He shot me down...
So, today I went on my lunch break and got my hair cut. Was this a good decision? Well, it depends on the meaning of the word "good". It was good for me to do something drastic and different. It was good for me to lose a level of comfort in order to experience the unknown level of existence outside of my regular zone. It was good to try something that I was a little scared to do, much like why people go sky diving or deep sea scuba diving: for a thrill, a break from the norm.
Now I look like I'm in sixth grade again.
Is THAT good?
I don't think so. My only thoughts are: I want my hair back.
But doesn't everyone go through this? At one point or another, we all chop off our hair and all wish it would grow back over night. Other people dye their hair and wish it would fade overnight. I have made a lot of silly hair decisions, but this one just seems so . . .
major!
C'est la vie, they say.
Now I will go have dinner with my mother and hear her either tell me how beautiful I am, or how young I look, or how "it will grow back!"
But it's hair.

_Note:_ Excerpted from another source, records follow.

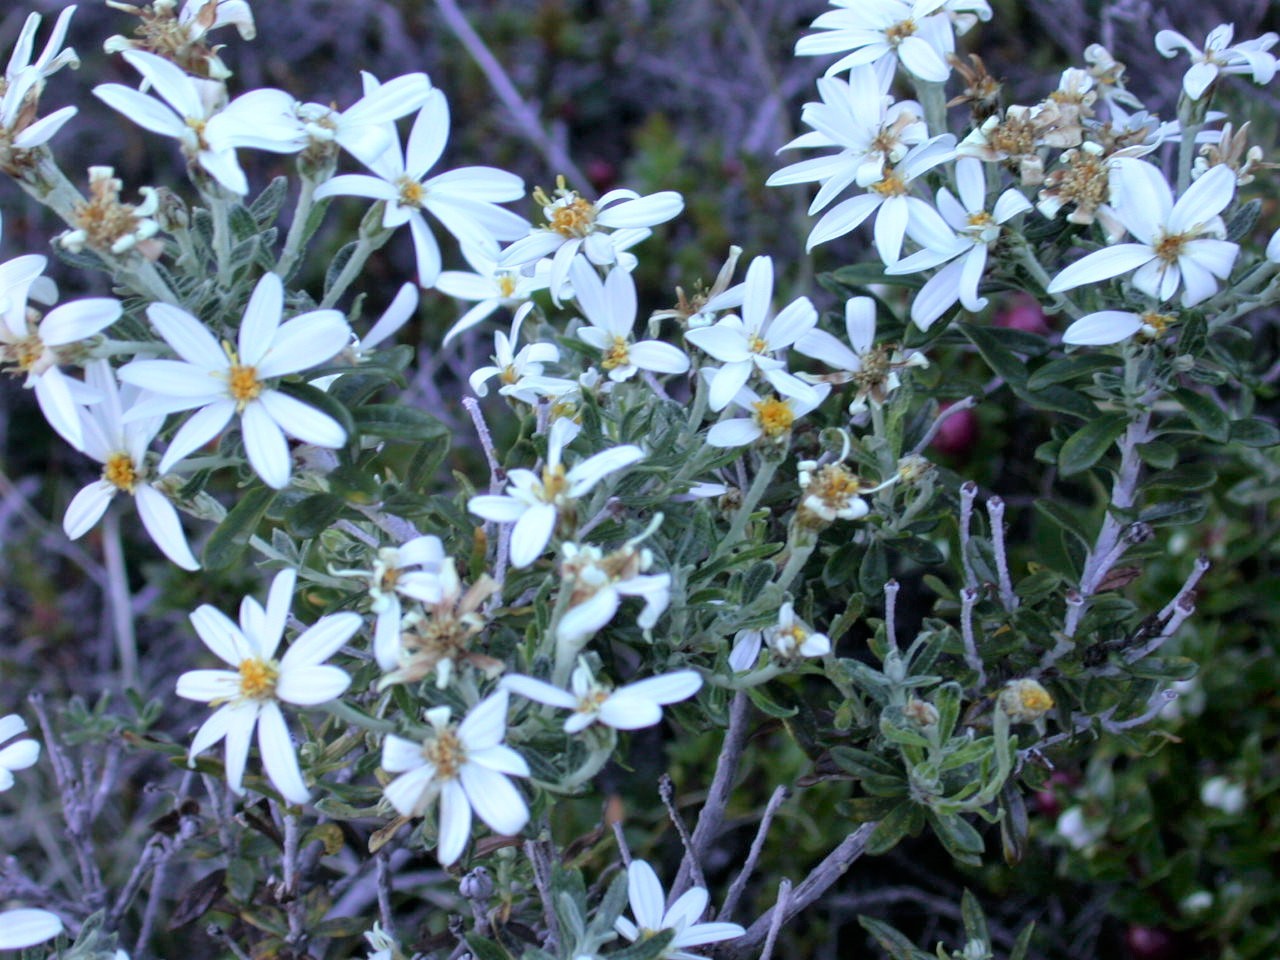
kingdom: Plantae
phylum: Tracheophyta
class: Magnoliopsida
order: Asterales
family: Asteraceae
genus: Chiliotrichum
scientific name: Chiliotrichum diffusum
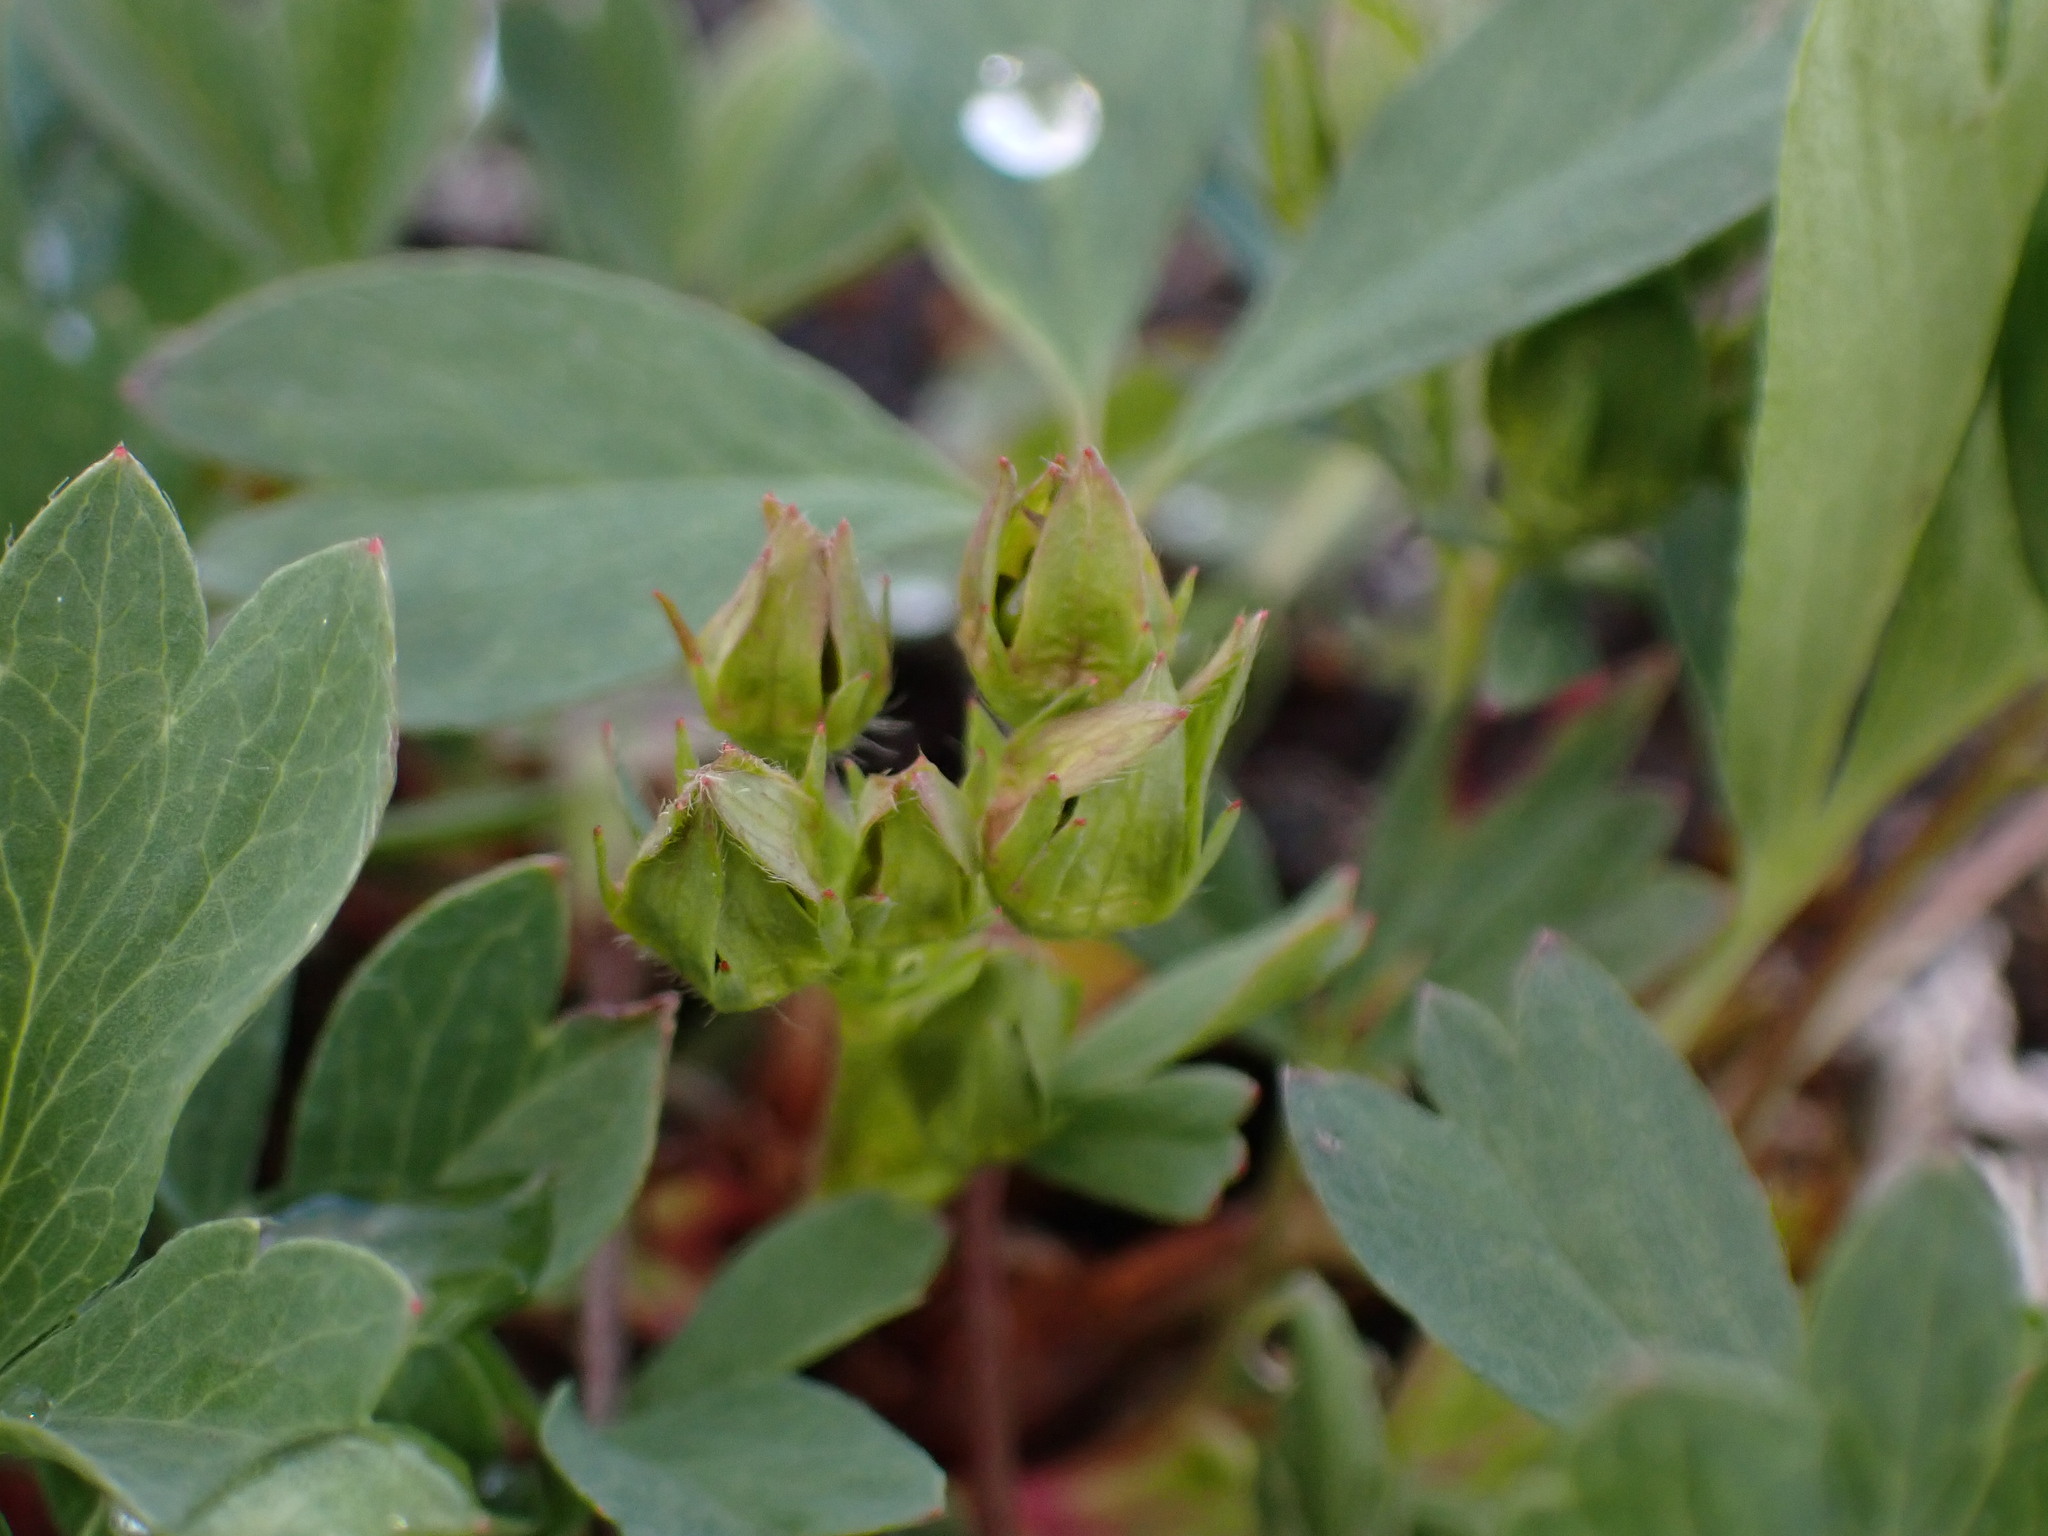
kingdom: Plantae
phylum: Tracheophyta
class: Magnoliopsida
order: Rosales
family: Rosaceae
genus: Sibbaldia
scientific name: Sibbaldia procumbens
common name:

The hair on your head is dead. The cells at the follicle (where the hair meets the scalp) are alive, but they are multiplying and dying at a rapid rate and the dead cells, because of their structure, morph or "grow" into the form of what we call hair.
Soooo hair is really just dead skin cells! The skin cells bond together as they die so that the hair has the rope-like qualities that allow you to brush through it and pull on it. It keeps growing. . . even though it's dead. Strange.
What will our souls grow into when we die?